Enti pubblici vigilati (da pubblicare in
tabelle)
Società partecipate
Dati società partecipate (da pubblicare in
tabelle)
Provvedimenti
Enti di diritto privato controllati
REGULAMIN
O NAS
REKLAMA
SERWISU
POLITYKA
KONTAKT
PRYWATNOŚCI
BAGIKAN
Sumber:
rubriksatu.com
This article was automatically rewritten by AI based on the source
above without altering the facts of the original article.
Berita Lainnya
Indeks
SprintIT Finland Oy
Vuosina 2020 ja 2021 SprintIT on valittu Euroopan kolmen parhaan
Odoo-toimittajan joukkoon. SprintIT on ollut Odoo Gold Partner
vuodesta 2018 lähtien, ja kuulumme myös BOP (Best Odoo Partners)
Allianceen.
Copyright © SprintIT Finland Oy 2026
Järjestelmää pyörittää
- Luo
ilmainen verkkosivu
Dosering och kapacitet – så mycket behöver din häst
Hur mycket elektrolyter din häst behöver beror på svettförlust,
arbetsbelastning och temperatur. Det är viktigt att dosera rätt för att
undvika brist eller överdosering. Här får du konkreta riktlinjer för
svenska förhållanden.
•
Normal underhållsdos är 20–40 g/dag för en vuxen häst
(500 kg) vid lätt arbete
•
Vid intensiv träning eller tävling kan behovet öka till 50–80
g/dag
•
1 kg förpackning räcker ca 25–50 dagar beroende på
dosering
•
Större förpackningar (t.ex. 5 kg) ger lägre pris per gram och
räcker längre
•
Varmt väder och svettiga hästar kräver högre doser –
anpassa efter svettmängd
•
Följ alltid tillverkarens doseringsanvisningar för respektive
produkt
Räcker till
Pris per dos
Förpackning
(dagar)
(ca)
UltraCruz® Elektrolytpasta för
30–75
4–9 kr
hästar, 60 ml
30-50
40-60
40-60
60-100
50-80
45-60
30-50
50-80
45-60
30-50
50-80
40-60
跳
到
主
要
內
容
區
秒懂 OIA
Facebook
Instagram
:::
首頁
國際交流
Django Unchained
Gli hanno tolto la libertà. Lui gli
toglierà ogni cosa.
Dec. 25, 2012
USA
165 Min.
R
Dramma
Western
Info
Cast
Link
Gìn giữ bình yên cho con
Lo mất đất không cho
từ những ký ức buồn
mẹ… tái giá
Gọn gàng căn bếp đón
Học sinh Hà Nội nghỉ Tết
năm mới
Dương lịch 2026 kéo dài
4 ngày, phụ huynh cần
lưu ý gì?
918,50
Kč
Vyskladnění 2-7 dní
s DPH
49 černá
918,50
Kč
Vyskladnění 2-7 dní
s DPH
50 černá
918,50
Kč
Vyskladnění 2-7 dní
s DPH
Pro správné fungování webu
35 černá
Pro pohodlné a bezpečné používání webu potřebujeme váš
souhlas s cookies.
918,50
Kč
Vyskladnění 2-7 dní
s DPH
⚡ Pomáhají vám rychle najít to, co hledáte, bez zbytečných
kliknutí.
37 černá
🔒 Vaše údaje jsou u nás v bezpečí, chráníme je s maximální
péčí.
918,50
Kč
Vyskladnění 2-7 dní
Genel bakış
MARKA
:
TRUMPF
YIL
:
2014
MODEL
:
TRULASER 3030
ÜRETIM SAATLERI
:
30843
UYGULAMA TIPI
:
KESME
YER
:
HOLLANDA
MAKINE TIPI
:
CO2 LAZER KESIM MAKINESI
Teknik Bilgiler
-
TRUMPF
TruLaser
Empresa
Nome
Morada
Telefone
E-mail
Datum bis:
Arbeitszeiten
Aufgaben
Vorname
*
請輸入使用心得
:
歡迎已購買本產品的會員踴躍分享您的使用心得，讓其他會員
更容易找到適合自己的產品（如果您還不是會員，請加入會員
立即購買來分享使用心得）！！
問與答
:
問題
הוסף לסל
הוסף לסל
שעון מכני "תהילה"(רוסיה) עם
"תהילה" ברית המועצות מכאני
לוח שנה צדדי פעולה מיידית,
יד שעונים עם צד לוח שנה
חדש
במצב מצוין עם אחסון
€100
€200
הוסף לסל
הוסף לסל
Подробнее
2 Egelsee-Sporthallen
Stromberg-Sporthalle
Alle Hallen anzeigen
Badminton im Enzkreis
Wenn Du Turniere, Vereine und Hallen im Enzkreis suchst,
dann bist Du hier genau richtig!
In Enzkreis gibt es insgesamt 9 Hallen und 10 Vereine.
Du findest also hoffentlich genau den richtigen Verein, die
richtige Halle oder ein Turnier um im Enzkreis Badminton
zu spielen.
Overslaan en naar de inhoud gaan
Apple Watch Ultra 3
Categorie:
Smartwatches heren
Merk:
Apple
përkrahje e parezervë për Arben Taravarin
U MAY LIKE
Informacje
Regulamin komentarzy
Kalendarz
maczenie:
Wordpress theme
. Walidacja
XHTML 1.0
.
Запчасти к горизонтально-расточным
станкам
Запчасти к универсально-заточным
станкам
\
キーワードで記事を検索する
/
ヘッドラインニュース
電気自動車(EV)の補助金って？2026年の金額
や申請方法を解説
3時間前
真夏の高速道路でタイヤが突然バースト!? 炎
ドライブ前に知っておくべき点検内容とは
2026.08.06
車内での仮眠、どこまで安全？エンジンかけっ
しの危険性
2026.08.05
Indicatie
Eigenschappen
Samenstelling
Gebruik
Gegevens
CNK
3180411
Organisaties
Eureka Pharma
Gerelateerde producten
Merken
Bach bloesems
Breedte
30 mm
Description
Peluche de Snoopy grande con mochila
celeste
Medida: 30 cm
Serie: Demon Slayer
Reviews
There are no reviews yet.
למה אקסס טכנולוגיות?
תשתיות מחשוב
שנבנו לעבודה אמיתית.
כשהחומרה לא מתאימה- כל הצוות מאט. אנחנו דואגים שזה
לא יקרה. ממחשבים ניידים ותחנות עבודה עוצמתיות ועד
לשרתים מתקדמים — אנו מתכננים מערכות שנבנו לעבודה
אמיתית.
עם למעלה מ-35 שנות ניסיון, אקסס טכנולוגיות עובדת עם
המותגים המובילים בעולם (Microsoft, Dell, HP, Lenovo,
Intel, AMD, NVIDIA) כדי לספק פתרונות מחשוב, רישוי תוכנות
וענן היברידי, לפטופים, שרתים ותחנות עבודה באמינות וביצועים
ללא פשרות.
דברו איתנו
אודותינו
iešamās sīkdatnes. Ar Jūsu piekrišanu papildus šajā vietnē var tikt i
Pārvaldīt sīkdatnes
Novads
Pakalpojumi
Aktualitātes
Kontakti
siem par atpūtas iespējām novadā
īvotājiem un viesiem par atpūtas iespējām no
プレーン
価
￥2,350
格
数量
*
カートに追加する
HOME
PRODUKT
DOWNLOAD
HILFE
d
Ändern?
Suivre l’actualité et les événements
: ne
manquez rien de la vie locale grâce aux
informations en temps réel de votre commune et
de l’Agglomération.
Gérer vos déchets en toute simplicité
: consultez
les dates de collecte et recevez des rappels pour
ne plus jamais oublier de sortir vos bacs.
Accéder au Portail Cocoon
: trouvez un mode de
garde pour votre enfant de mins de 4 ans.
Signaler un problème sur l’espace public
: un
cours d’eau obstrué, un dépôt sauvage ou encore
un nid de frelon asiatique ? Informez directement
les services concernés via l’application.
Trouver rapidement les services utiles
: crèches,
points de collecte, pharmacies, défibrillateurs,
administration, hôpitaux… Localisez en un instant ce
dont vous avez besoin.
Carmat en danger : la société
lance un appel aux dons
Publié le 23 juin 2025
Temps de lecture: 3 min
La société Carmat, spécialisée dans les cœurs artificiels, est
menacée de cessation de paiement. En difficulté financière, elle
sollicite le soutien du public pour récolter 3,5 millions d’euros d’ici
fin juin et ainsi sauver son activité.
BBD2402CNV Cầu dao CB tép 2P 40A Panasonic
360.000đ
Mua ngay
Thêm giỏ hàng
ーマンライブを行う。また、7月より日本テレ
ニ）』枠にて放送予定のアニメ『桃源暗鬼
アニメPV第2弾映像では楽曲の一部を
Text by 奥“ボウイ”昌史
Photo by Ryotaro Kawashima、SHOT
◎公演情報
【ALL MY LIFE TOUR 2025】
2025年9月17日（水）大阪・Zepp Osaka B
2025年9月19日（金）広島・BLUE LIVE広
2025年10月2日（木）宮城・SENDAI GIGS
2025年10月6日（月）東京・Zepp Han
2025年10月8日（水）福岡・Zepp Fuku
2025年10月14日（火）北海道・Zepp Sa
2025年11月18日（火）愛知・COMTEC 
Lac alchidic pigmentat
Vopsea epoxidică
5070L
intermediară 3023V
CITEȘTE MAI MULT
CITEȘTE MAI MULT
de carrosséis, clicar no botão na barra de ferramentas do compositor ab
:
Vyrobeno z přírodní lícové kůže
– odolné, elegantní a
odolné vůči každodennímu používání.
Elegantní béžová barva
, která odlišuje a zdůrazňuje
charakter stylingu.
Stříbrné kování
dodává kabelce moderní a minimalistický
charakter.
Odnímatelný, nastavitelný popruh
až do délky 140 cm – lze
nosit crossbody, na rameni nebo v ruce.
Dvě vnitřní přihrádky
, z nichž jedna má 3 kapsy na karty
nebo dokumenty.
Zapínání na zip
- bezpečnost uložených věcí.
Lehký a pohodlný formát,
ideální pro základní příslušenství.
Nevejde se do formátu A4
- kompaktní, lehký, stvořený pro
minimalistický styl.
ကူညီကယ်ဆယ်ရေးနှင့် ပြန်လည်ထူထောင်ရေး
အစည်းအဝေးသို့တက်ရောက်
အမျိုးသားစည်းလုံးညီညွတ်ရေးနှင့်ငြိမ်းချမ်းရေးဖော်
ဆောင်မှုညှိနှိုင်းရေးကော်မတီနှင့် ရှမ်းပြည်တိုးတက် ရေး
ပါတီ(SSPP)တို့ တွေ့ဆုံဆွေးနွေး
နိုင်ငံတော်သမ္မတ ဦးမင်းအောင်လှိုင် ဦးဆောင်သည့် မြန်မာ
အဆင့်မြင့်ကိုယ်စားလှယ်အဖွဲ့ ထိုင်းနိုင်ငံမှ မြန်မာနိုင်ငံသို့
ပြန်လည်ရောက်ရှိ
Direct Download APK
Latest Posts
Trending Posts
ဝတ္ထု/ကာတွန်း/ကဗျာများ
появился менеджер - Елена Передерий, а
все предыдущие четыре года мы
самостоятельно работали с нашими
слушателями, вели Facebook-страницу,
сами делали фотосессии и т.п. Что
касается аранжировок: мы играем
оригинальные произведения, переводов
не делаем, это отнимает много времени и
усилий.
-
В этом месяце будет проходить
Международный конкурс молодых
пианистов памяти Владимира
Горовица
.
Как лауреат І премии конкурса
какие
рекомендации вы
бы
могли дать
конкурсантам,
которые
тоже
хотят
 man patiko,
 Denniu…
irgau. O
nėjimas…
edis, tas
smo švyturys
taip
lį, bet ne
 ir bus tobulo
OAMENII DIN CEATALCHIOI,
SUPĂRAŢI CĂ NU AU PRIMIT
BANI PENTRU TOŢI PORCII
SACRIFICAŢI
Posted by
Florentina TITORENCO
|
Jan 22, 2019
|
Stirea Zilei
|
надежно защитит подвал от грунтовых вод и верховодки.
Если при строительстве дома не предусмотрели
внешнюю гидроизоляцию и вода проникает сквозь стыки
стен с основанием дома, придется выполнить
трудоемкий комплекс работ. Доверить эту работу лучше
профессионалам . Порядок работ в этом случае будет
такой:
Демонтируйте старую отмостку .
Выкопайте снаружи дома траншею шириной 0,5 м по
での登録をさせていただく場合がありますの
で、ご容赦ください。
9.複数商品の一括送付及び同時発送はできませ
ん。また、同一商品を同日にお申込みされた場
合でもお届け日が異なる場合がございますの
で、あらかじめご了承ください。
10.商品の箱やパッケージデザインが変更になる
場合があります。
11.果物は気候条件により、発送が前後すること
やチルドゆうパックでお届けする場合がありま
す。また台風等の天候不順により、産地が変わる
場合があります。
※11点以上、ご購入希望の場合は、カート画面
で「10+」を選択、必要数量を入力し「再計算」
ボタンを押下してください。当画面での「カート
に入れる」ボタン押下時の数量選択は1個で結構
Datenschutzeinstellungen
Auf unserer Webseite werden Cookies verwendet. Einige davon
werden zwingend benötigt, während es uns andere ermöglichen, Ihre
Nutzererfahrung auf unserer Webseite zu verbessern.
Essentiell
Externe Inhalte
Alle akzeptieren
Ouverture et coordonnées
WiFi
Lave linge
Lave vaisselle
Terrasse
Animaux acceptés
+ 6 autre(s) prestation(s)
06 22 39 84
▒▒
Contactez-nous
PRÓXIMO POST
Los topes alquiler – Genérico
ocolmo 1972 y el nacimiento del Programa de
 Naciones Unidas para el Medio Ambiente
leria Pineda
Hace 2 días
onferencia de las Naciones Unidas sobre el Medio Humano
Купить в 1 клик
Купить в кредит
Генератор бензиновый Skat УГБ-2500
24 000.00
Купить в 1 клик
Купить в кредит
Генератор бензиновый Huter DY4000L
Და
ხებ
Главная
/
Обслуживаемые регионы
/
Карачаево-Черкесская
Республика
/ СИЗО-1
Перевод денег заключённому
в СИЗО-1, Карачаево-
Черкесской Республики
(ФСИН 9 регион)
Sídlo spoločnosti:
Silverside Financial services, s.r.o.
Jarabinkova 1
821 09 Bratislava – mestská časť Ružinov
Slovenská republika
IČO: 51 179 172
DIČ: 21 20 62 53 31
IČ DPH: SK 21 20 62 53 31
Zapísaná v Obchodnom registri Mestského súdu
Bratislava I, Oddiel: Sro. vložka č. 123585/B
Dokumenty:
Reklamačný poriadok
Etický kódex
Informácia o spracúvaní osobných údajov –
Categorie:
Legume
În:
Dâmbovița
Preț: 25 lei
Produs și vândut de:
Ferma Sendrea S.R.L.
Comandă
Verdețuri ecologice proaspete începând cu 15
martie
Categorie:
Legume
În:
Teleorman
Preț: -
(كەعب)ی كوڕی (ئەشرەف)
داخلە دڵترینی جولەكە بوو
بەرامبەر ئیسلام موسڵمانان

---+---

Here the output must be the lines above from the line with "Los topes alquiler – Genérico" to the line with "Генератор бензиновый Huter DY4000L", both included, duplicated word for word and nothing else.

### RESPONSE TO THE TASK:
Los topes alquiler – Genérico
ocolmo 1972 y el nacimiento del Programa de
 Naciones Unidas para el Medio Ambiente
leria Pineda
Hace 2 días
onferencia de las Naciones Unidas sobre el Medio Humano
Купить в 1 клик
Купить в кредит
Генератор бензиновый Skat УГБ-2500
24 000.00
Купить в 1 клик
Купить в кредит
Генератор бензиновый Huter DY4000L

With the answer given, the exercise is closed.